When a man bites a dog, that's news. But who would have thunk it would have come to this?
In a front page article in today's New York Times, Kenneth Waxman says of the Obama Administration's decision to try Omar Khadr: "Optically, this has been a terrible case to begin the commissions with…There is a great deal of international skepticism and hostility toward military commissions, and this is a very tough case with which to push back against that skepticism and hostility."
Mr.Waxman, it turns out, was the Pentagon's top official responsible for detainee affairs in the George W. Bush administration.
Further down in the article, the Times quotes Kenneth L.Wainstein: "It is important for the government to be able to proceed through a trial, to do so in a transparent way, and have the world see that this is a fair process with strong safeguards and full due process…The sooner that happens, the better."

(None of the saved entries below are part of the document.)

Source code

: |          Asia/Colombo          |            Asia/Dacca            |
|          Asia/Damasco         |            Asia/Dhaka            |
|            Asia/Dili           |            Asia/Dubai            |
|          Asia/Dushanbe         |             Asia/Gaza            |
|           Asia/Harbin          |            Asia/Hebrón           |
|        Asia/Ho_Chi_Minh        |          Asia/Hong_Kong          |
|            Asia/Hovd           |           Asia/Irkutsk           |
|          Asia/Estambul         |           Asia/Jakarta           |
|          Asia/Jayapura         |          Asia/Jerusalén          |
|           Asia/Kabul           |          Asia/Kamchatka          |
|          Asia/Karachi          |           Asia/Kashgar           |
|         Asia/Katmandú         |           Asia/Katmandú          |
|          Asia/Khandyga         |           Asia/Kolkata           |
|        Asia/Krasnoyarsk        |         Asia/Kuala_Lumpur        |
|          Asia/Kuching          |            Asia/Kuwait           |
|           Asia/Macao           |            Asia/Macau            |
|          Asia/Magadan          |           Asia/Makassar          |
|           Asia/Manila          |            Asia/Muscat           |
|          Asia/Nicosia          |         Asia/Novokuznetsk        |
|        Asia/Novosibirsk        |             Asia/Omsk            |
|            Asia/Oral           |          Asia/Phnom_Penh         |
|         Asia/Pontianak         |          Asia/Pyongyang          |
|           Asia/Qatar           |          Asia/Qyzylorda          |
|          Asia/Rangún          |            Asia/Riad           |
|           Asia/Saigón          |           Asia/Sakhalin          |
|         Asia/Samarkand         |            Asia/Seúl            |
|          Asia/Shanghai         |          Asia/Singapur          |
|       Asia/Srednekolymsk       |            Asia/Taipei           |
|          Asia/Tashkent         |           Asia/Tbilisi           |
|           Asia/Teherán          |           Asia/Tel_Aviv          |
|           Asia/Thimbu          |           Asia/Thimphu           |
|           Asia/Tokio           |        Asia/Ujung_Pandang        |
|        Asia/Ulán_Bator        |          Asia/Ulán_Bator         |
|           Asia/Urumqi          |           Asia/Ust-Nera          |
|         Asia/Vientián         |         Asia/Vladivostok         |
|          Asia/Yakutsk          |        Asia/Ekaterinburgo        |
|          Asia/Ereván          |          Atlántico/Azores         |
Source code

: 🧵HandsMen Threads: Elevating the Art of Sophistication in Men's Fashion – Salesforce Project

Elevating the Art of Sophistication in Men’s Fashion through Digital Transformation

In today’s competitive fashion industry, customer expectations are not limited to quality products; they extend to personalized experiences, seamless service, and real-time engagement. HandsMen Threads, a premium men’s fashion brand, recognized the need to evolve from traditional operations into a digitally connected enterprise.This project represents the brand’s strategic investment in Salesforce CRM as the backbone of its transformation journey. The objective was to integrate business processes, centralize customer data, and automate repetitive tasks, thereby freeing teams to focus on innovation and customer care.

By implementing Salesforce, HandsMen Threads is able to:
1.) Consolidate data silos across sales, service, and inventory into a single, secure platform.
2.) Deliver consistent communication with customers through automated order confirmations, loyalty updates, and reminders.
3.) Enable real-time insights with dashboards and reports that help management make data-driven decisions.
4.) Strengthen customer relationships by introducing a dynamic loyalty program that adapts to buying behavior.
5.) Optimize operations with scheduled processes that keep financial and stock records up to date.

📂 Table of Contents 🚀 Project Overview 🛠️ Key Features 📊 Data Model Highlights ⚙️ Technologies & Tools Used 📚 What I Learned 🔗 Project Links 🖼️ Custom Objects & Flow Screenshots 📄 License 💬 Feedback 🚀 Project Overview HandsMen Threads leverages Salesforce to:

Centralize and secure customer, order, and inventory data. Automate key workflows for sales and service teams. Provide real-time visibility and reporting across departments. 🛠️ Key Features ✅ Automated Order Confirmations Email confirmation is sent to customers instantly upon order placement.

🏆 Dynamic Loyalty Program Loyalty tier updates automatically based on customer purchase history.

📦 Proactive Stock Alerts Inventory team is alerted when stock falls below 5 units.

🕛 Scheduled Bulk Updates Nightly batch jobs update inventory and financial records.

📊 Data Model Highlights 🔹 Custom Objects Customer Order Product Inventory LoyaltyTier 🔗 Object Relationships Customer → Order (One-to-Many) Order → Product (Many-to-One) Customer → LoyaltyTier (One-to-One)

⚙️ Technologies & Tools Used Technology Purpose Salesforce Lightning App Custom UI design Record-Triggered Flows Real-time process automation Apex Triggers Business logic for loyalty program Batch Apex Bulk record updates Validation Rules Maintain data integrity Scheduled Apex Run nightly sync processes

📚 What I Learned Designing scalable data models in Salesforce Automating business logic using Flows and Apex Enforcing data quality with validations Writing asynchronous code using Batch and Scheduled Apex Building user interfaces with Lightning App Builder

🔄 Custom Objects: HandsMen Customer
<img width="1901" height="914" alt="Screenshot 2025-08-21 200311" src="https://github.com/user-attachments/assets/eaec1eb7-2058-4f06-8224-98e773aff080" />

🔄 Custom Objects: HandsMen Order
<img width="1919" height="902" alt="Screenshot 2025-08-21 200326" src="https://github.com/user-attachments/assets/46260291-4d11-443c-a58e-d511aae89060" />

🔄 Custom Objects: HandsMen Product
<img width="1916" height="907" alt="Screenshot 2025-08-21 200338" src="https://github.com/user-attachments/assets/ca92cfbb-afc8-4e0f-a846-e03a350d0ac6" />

Mr.Wainstean, it turns out, served as assistant attorney general for national security under President Bush.
According to the Times article, anonymous officials in the Obama administration have even discussed aborting the trial and are desperately hoping for a plea bargain: "But the administration has not pushed to do so because officials fear, for legal and political reasons, that it would be seen as improper interference….Still, Dennis Edney, a Canadian lawyer assisting the Khadr family, said a deal involving a lesser charge, like conspiracy to support terrorism, remained possible. 'I would strongly recommend a reasonable deal to Omar if the murder charge was off the table,' Mr. Edney said.

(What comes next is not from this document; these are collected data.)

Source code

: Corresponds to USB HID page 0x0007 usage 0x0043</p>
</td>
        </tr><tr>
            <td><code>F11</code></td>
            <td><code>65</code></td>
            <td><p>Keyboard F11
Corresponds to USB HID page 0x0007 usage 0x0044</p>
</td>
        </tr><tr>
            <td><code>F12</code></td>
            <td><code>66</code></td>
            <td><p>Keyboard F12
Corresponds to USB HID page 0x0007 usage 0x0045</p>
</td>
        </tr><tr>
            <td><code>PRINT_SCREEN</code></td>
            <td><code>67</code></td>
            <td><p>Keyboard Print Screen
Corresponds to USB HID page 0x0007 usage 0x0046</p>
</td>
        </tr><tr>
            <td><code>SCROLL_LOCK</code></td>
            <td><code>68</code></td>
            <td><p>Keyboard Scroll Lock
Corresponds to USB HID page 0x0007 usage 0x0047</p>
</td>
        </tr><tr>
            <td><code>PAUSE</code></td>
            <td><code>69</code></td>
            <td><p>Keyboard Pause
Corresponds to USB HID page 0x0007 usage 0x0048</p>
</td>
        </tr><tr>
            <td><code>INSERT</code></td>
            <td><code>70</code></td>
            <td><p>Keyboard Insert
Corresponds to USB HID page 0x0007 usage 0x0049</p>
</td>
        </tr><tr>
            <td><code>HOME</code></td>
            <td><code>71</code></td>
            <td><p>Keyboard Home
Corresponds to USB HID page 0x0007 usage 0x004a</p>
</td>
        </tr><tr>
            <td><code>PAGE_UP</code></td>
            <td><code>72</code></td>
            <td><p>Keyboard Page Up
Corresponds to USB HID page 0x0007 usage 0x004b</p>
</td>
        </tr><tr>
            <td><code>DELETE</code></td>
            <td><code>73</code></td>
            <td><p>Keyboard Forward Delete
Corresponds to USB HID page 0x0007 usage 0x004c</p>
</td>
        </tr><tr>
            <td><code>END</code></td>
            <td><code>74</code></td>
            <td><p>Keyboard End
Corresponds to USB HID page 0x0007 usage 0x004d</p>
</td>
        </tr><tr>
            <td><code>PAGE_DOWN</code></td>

Sergeant Speer's wife, Tabitha Speer, might object to that outcome. She attended the opening of the trial and has written of her husband's death, 'The pain now carried by both myself and our children will last a lifetime'."

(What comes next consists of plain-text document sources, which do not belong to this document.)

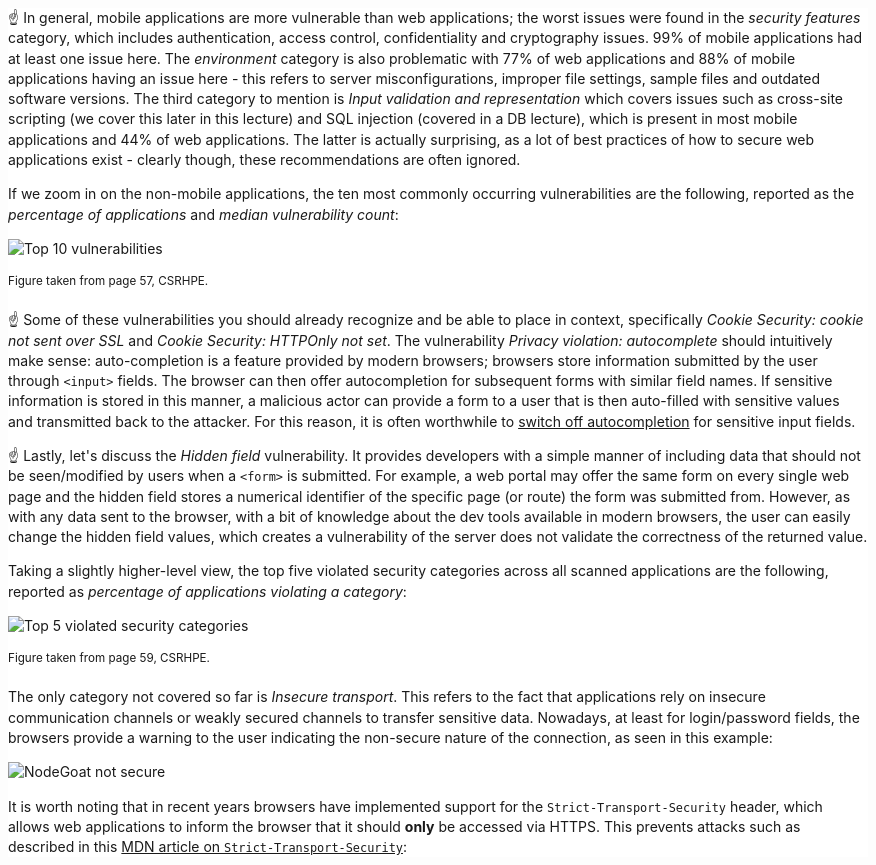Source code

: :point_up: In general, mobile applications are more vulnerable than web applications; the worst issues were found in the *security features* category, which includes authentication, access control, confidentiality and cryptography issues. 99% of mobile applications had at least one issue here. The *environment* category is also problematic with 77% of web applications and 88% of mobile applications having an issue here - this refers to server misconfigurations, improper file settings, sample files and outdated software versions. The third category to mention is *Input validation and representation* which covers issues such as cross-site scripting (we cover this later in this lecture) and SQL injection (covered in a DB lecture), which is present in most mobile applications and 44% of web applications. The latter is actually surprising, as a lot of best practices of how to secure web applications exist - clearly though, these recommendations are often ignored.

If we zoom in on the non-mobile applications, the ten most commonly occurring vulnerabilities are the following, reported as the *percentage of applications* and *median vulnerability count*:

![Top 10 vulnerabilities](img/L8-security-report-2.png)

<sup>Figure taken from page 57, CSRHPE.</sup>

:point_up: Some of these vulnerabilities you should already recognize and be able to place in context, specifically *Cookie Security: cookie not sent over SSL* and *Cookie Security: HTTPOnly not set*. The vulnerability *Privacy violation: autocomplete* should intuitively make sense: auto-completion is a feature provided by modern browsers; browsers store information submitted by the user through `<input>` fields. The browser can then offer autocompletion for subsequent forms with similar field names. If sensitive information is stored in this manner, a malicious actor can provide a form to a user that is then auto-filled with sensitive values and transmitted back to the attacker. For this reason, it is often worthwhile to [switch off autocompletion](https://developer.mozilla.org/en-US/docs/Web/Security/Securing_your_site/Turning_off_form_autocompletion) for sensitive input fields.

:point_up: Lastly, let's discuss the *Hidden field* vulnerability. It provides developers with a simple manner of including data that should not be seen/modified by users when a `<form>` is submitted. For example, a web portal may offer the same form on every single web page and the hidden field stores a numerical identifier of the specific page (or route) the form was submitted from. However, as with any data sent to the browser, with a bit of knowledge about the dev tools available in modern browsers, the user can easily change the hidden field values, which creates a vulnerability of the server does not validate the correctness of the returned value.

Taking a slightly higher-level view, the top five violated security categories across all scanned applications are the following, reported as *percentage of applications violating a category*:

![Top 5 violated security categories](img/L8-security-report-3.png)

<sup>Figure taken from page 59, CSRHPE.</sup>

The only category not covered so far is *Insecure transport*. This refers to the fact that applications rely on insecure communication channels or weakly secured channels to transfer sensitive data. Nowadays, at least for login/password fields, the browsers provide a warning to the user indicating the non-secure nature of the connection, as seen in this example:

![NodeGoat not secure](img/L8-browser-warning.png)

It is worth noting that in recent years browsers have implemented support for the `Strict-Transport-Security` header, which allows web applications to inform the browser that it should **only** be accessed via HTTPS. This prevents attacks such as described in this [MDN article on `Strict-Transport-Security`](https://developer.mozilla.org/en-US/docs/Web/HTTP/Headers/Strict-Transport-Security):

Plea bargain discussions, as the saying goes, are no doubt continuing. If they get anywhere-as fervently hope Mr.Khadr's supporters, including in the Canadian media and at the New York Times it would appear-the Obama administration may yet request that Canada repatriate Mr. Khadr.
Meanwhile, if you want to understand the grave predicament of many Democratic candidates as the mid-term elections approach, the languishing US economy would be your first stop. But President Barack Obama's weak and vacillating performance on other issues too-issues such as the Afghanistan war, Guantanamo and the NY City mosque-go a long way to explaining why even his own political base is disheartened as the day of judgment looms.